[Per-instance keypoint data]
--------------------------------

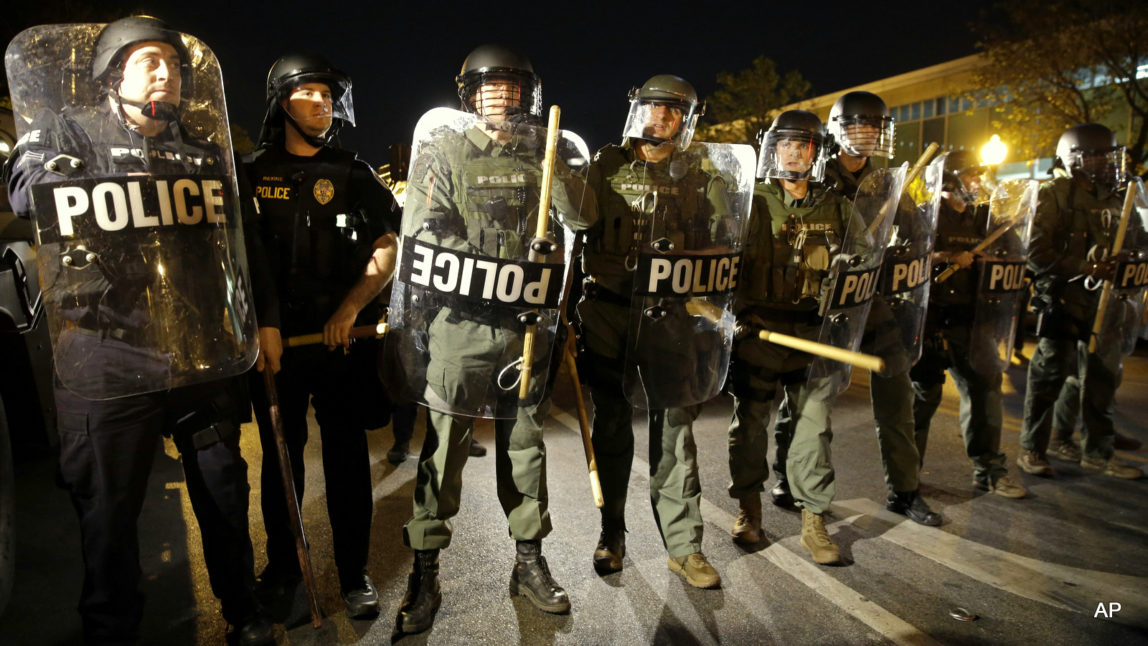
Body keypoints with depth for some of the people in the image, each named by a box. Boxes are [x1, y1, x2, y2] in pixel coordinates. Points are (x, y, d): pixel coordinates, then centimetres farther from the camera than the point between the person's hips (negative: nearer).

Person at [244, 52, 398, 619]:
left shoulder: (354, 176, 7)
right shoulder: (253, 174, 7)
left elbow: (386, 249, 3)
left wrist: (350, 308, -9)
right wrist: (261, 324, -5)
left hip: (343, 339, 0)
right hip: (275, 339, 1)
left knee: (347, 456, 4)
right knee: (280, 455, 11)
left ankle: (354, 573, 17)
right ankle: (282, 565, 29)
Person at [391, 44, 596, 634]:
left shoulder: (540, 153, 11)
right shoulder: (443, 150, 2)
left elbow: (583, 219, 3)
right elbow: (419, 241, -4)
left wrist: (555, 165, -11)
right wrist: (406, 316, -10)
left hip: (525, 320, 4)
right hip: (459, 320, -3)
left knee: (524, 442, 11)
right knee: (444, 445, 1)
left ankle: (529, 562, 26)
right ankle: (424, 574, 16)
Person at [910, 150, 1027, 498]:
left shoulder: (980, 217, 17)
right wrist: (950, 258, -22)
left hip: (968, 316, 6)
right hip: (932, 316, -6)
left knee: (985, 385, 5)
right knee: (925, 391, -1)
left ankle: (988, 470, 17)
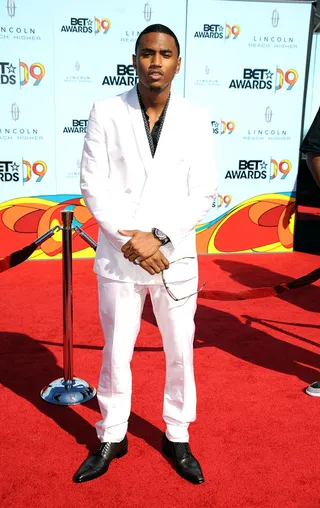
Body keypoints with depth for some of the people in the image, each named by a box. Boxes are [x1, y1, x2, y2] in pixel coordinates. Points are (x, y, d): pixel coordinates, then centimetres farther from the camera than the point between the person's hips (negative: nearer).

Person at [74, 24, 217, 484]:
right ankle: (112, 438, 33)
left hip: (175, 257, 1)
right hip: (118, 258, 0)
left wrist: (158, 237, -15)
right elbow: (93, 185, -4)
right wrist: (127, 239, -14)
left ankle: (177, 437, 33)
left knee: (180, 353, 12)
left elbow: (203, 193, -4)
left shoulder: (196, 119, 0)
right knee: (116, 352, 12)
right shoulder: (106, 112, -1)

--------------------------------

TASK ITEM: Reproduce the data exactly as it appears above. Pictures are to be left out.

FINISHED EXERCISE:
Body keypoints with depth for some of the people in the image, each named by a box. Boxes are [x1, y1, x2, y2] in pixel coordinates. Points are (x, y, d): pixel coordinates, then centimetres farther from the camera than the point between the person's hips (negative: nearer).

Person at [244, 52, 398, 619]:
left shoulder: (354, 176, 7)
right shoulder: (253, 174, 7)
left elbow: (386, 249, 3)
left wrist: (350, 308, -9)
right wrist: (261, 324, -5)
left hip: (343, 339, 0)
right hip: (275, 339, 1)
left knee: (347, 456, 4)
right knee: (280, 455, 11)
left ankle: (354, 573, 17)
right ankle: (282, 565, 29)
Person at [391, 44, 596, 634]:
left shoulder: (540, 153, 11)
right shoulder: (443, 150, 2)
left elbow: (583, 219, 3)
right elbow: (419, 241, -4)
left wrist: (555, 165, -11)
right wrist: (406, 316, -10)
left hip: (525, 320, 4)
right hip: (459, 320, -3)
left knee: (524, 442, 11)
right knee: (444, 445, 1)
left ankle: (529, 562, 26)
right ankle: (424, 574, 16)
Person at [910, 150, 1027, 498]:
left shoulder: (980, 217, 17)
right wrist: (950, 258, -22)
left hip: (968, 316, 6)
right hip: (932, 316, -6)
left knee: (985, 385, 5)
right knee: (925, 391, -1)
left ankle: (988, 470, 17)
Body keypoints with depth for some of the people in the image, each named by a box. Boxes are [x1, y1, x2, y2] in pixel coordinates. Points are (x, y, d): pixel coordinates, then centimetres farther from the camera than the point between the person's hips (negative: nearer).

Person at [74, 24, 217, 484]:
right ankle: (112, 438, 33)
left hip: (175, 257, 1)
right hip: (118, 258, 0)
left wrist: (158, 237, -15)
right elbow: (93, 185, -4)
right wrist: (127, 239, -14)
left ankle: (177, 437, 33)
left knee: (180, 353, 12)
left elbow: (203, 193, -4)
left shoulder: (196, 119, 0)
right knee: (116, 352, 12)
right shoulder: (106, 112, -1)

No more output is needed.